:: What the task requires ::
Your task is to output the listing word for word, with pictures excluded.

:: Available data ::
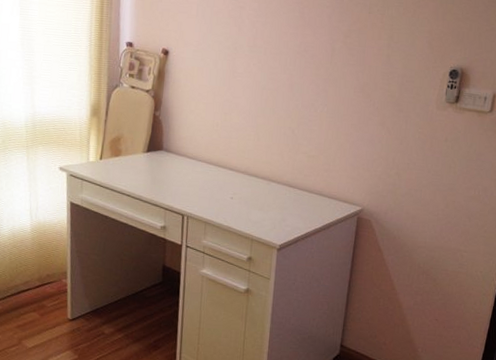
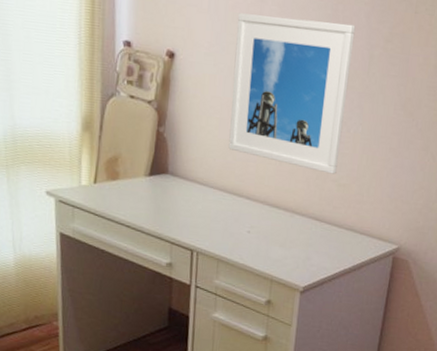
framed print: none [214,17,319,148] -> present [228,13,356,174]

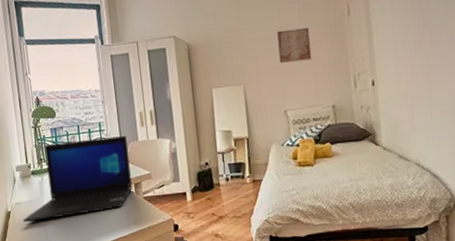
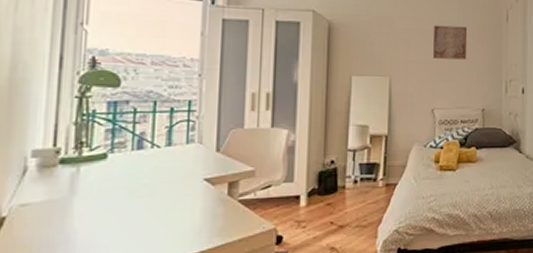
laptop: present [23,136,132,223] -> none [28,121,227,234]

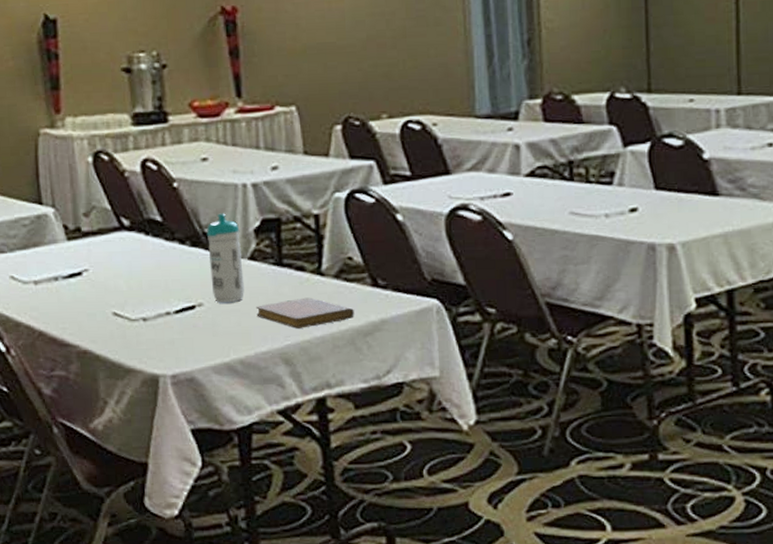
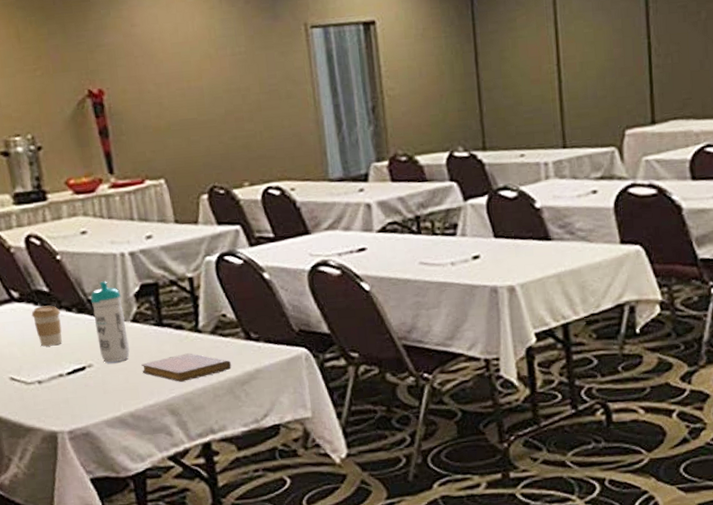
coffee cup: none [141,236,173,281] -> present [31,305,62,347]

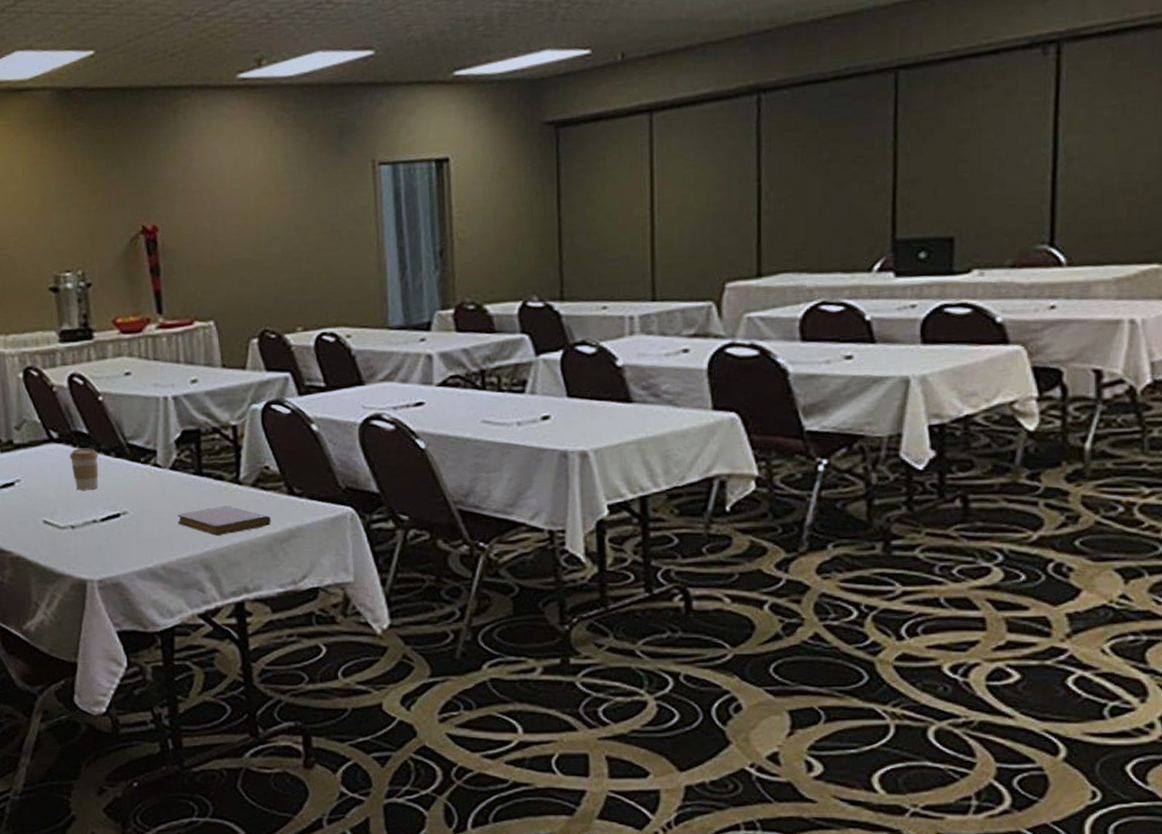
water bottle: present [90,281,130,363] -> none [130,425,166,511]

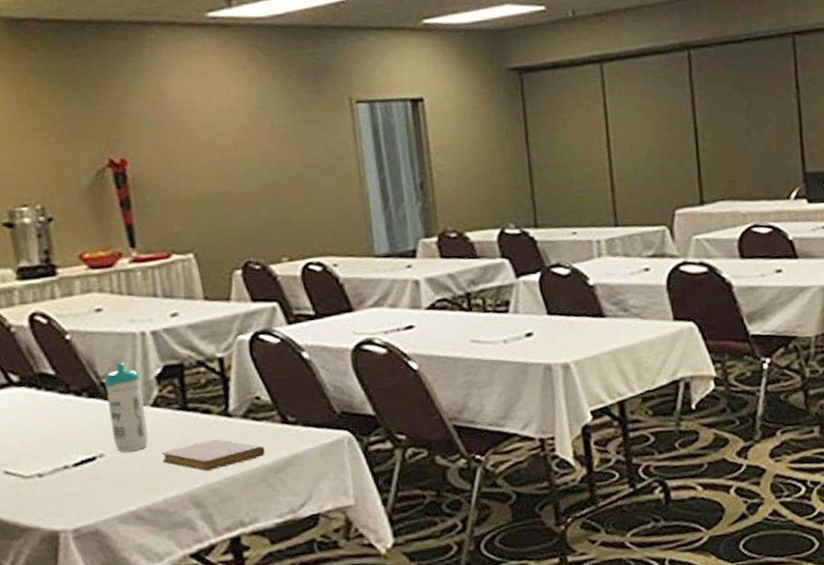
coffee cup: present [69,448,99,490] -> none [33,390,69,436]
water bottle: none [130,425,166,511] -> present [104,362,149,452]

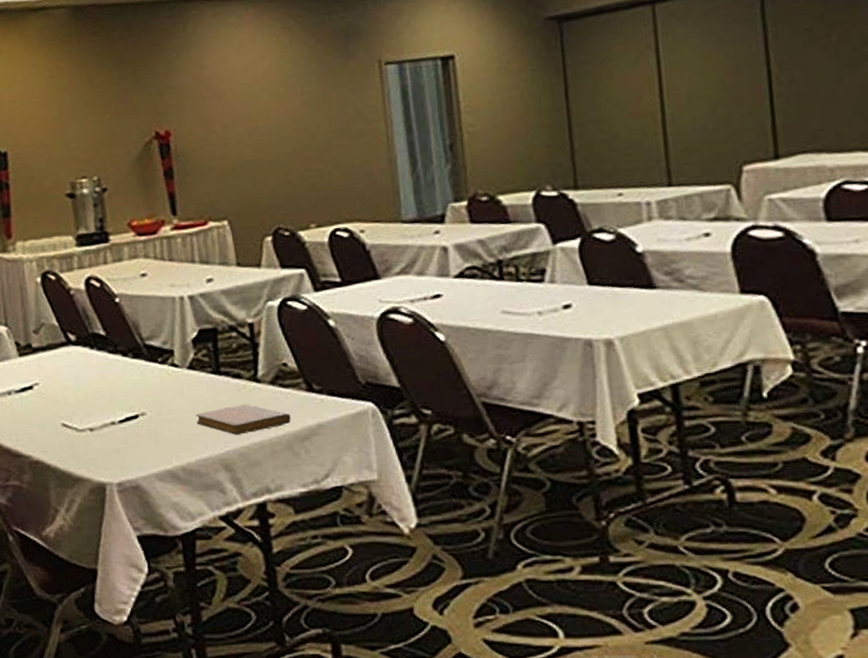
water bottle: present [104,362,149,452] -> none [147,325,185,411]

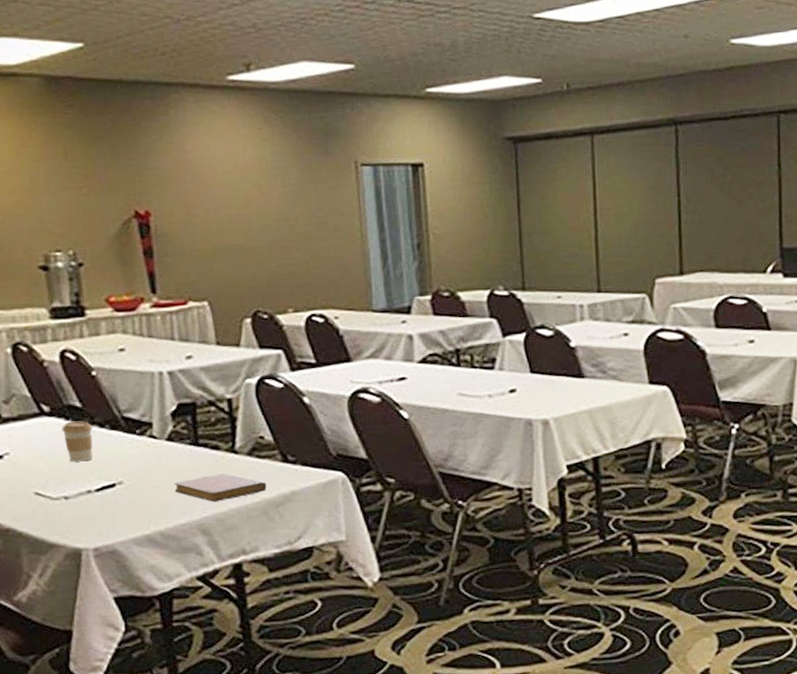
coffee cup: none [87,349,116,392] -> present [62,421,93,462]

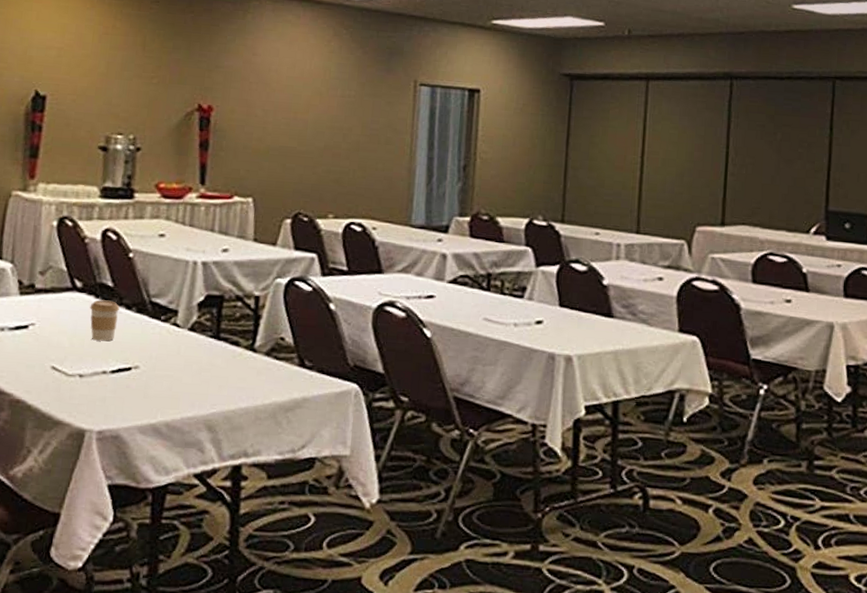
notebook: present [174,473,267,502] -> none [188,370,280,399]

:: Output of the exercise ::
framed print: none [214,17,319,148] -> present [228,13,356,174]

laptop: present [23,136,132,223] -> none [28,121,227,234]

coffee cup: none [141,236,173,281] -> present [31,305,62,347]

water bottle: present [90,281,130,363] -> none [130,425,166,511]

coffee cup: present [69,448,99,490] -> none [33,390,69,436]
water bottle: none [130,425,166,511] -> present [104,362,149,452]

water bottle: present [104,362,149,452] -> none [147,325,185,411]

coffee cup: none [87,349,116,392] -> present [62,421,93,462]

notebook: present [174,473,267,502] -> none [188,370,280,399]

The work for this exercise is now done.